Background: Surgical diseases contribute substantially to death and disability in Cameroon. Strategic planning for surgical, obstetric and anaesthesia (SOA) care in low-income and middle-income countries (LMICs) requires consideration of the policy environment in addition to the issue severity. We aimed at the current landscape of SOA care in Cameroon, incorporating a framework for political prioritisation.
Methods: A scoping review of published and grey literature was performed. Literature specific to Cameroon, published between 2010 and 2020 and written in either English or French, was included. Abstracts and full texts were screened for discussion of SOA policy context, care and delivery conditions, and issue characteristics. Data extraction and analysis were performed using the Shiffman and Smith framework for political prioritisation accounting for actors, ideas, political context and issue characteristics.
Results: 121 articles were included. By specialty, 83 articles were specific to surgery, 45 to obstetrics and 6 to anaesthesia. Policy environment was discussed by 20% (n=25) articles; 30% (n=37) discussed actor power; 22% (n=27) discussed ideas in SOA care and 93% discussed issue characteristics. Core challenges to political prioritisation of SOA care in Cameroon are limited actor support, a lack of consensus definitions, gaps in capacity and a need for systematic data collection on surgical diseases. Policy opportunities include leveraging existing multilateral partnerships to unify SOA actors, conducting national assessments of SOA care capacity, formalisation of task shifting to build capacity, defining essential SOA procedures, including surgical care in future health coverage, and defining and including SOA benchmarks in strategic planning.

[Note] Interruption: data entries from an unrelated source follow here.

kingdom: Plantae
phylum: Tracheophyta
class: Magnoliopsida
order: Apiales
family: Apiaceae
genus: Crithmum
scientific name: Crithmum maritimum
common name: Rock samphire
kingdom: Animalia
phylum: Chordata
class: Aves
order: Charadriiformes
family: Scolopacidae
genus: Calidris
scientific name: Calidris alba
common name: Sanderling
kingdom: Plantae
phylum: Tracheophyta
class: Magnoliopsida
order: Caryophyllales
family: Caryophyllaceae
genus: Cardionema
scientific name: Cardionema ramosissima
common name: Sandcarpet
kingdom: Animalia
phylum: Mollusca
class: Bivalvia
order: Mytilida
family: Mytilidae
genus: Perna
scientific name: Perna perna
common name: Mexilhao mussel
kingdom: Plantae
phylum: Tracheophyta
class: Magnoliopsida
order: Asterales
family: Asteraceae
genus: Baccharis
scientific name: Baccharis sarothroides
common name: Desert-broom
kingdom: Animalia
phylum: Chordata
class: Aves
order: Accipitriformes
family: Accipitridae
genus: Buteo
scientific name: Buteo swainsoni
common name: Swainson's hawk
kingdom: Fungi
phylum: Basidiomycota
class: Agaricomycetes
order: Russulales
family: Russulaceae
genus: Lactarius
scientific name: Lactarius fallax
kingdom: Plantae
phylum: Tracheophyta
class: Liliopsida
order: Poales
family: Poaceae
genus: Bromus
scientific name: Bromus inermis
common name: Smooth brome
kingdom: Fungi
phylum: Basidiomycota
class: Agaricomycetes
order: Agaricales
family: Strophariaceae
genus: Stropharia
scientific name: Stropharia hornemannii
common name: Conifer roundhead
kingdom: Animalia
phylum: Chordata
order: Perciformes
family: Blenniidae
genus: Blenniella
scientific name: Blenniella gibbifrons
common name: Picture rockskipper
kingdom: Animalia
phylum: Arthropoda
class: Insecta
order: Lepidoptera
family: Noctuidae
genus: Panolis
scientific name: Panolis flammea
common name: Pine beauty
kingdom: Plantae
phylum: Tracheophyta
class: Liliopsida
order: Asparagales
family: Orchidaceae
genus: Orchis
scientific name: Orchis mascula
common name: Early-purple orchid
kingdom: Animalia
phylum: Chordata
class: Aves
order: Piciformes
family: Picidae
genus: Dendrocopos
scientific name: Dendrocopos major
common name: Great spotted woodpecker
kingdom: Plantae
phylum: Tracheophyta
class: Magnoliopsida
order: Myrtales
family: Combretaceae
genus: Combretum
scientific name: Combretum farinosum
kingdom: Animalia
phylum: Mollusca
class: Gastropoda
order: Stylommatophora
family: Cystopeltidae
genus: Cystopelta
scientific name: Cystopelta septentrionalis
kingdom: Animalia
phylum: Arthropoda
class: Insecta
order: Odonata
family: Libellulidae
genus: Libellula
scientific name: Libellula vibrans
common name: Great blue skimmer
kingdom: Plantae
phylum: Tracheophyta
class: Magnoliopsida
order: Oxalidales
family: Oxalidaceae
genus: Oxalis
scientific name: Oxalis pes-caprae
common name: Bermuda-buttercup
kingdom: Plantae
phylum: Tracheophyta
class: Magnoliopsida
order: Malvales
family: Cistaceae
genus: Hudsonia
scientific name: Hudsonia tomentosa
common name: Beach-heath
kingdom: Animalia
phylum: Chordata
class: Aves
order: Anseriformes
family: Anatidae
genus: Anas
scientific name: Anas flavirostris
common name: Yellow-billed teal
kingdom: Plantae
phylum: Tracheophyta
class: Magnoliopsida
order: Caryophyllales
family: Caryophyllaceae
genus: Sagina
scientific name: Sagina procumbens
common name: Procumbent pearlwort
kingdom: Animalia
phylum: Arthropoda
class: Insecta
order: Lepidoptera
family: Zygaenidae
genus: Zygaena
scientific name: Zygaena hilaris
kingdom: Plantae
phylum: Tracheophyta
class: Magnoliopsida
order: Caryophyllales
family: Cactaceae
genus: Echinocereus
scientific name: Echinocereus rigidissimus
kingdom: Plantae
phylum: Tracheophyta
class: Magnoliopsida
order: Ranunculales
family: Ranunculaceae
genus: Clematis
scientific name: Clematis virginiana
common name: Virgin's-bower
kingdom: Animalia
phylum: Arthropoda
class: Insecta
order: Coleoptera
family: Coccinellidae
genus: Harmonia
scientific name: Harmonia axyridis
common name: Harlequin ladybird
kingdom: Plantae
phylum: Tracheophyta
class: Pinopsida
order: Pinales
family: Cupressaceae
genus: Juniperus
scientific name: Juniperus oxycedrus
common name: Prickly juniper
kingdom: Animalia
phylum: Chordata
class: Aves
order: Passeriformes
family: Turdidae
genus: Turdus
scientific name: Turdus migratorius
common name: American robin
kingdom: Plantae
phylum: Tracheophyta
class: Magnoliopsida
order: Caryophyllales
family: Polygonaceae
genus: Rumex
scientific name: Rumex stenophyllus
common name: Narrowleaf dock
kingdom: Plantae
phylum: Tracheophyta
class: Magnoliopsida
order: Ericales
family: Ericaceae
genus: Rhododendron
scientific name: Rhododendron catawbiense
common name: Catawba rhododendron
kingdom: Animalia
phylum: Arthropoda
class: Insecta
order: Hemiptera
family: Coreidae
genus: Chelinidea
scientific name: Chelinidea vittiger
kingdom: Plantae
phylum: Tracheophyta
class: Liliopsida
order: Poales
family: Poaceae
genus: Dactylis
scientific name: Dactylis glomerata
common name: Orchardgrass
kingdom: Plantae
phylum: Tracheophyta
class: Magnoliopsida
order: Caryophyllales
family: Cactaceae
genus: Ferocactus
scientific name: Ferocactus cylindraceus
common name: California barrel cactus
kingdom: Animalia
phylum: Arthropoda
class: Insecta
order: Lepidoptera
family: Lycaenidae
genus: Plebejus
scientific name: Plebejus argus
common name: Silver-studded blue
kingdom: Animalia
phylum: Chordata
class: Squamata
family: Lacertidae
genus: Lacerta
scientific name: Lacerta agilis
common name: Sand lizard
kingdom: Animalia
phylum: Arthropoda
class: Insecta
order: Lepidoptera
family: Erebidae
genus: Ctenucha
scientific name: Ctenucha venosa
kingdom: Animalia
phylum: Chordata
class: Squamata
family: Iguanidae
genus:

Conclusions: Integrating a framework for political prioritisation into a situational analysis of SOA care is critical to understanding an LMIC's policy context and actors, in addition to issue severity. Such an approach can serve as a baseline for analysis in evidence-informed policy-making for SOA care, even in the absence of centralised, country-wide data.
Keywords: Health policy; Health systems; Surgery.